In a complex move, BNC Bancorp (BNCN) in High Point, N.C., is seeking to change its private equity partner's ownership position in order to boost its capital levels.
The $2.5 billion-asset BNC is asking shareholders to approve an issuance of non-voting common shares, permit its private equity partner to convert into those shares and ultimately, boost BNC's tangible common equity.
The PE partner, Aquiline BNC Holdings, mostly holds Series B preferred shares, which do not count toward the tangible common equity ratio as common stock. If BNC can convince shareholders to approve a new class of common stock as well as get Aquiline to convert its position, the company would bolster its TCE ratio by 71 basis points to 4.31%.
The TCE ratio "has become an increasingly important capital ratio in measuring and comparing the purported capital strength of financial institutions," said BNC in a proxy filing Monday. It "gives investors a consistent barometer from one bank to the next to measure and compare the financial strength of institutions."
Strengthening the balance sheet could also increase the likelihood of BCN exiting the Troubled Asset Relief Program. The company received $31 million in Tarp funds in late 2008.

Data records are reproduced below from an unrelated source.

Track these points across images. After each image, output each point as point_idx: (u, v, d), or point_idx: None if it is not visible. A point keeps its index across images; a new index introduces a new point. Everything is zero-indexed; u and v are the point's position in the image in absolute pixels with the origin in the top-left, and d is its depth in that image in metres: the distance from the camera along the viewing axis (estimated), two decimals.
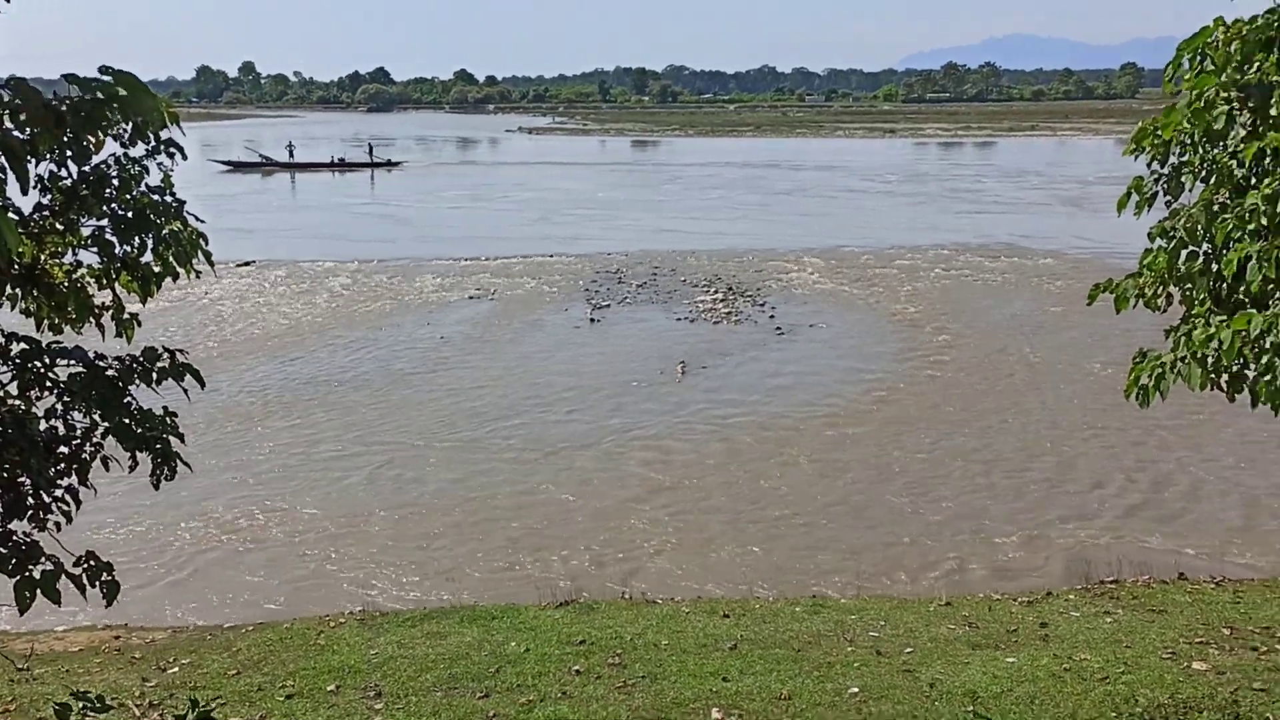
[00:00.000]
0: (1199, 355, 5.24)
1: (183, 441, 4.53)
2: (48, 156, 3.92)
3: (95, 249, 4.33)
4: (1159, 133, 5.75)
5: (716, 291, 27.20)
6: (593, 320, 24.47)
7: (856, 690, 6.87)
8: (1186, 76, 5.31)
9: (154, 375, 4.40)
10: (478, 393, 18.34)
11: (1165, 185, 5.76)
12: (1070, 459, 14.02)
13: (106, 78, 3.52)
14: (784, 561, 10.90)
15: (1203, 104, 5.12)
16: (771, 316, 24.22)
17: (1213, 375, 5.34)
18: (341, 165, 64.54)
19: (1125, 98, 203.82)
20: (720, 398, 17.76)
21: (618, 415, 16.55)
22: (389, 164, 65.72)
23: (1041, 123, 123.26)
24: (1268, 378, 4.94)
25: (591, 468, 13.96)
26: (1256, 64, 5.08)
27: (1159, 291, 5.70)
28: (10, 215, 3.75)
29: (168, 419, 4.48)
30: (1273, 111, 4.99)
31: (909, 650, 7.69)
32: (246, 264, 29.72)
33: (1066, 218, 40.38)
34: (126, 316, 4.58)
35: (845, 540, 11.57)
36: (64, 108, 3.43)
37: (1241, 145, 5.13)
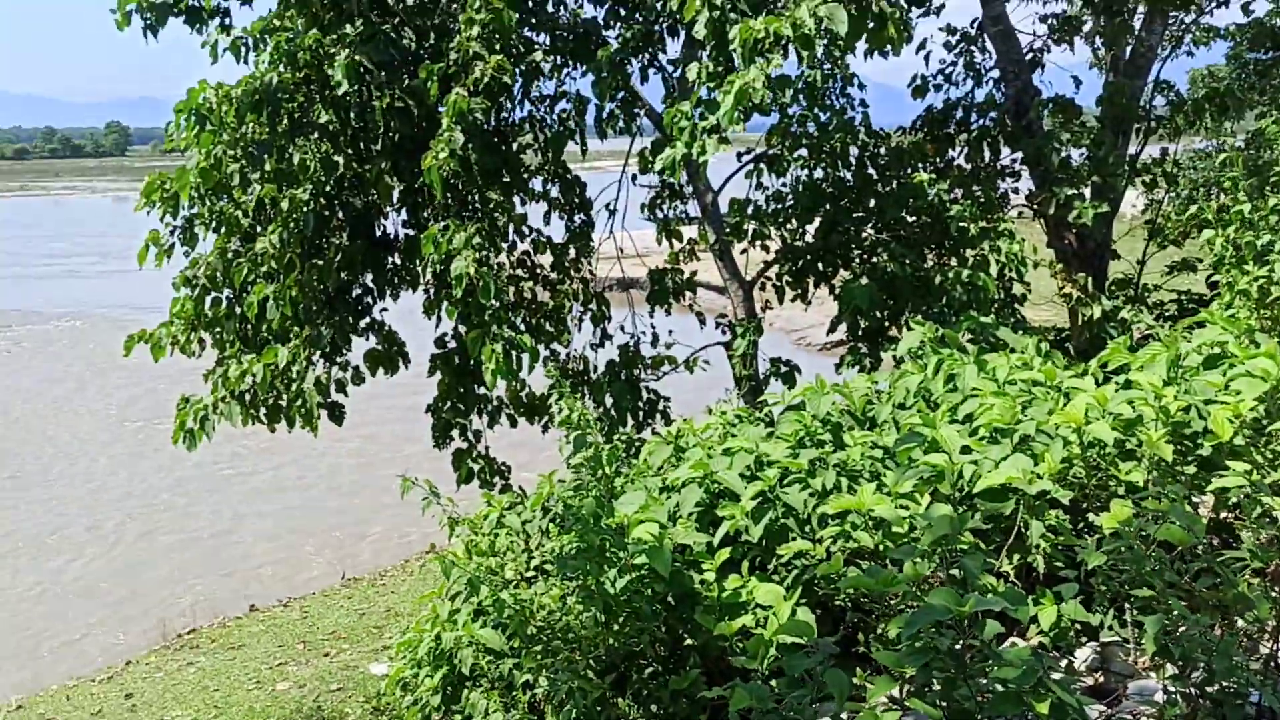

While BNC says Aquiline "has indicated a willingness to consider" the conversion, it essentially means the investor would go from a preferred position to an almost entirely non-voting, common stock position. And as common stockholder, the firm would not have a liquidation preference in the event of a bankruptcy as it would with preferred shares. Aquiline was also likely offered only non-voting common shares because there are regulatory restrictions on how much voting common stock a private investor can own without seeking extensive approvals. Aquiline currently owns 1.8 million shares of series B preferred stock and 892,799 shares of common stock in BNC. It originally invested $35 million in June 2010.
Aquiline is represented on BNC's board by former Wachovia Chief Executive Ken Thompson. If the conversion is completed, Aquiline would be the largest shareholder, owning more than 20% of the company's outstanding stock and up to 33.3% of BNC's total equity.
BNC, the parent of Bank of North Carolina, is holding its annual shareholders meeting May 21.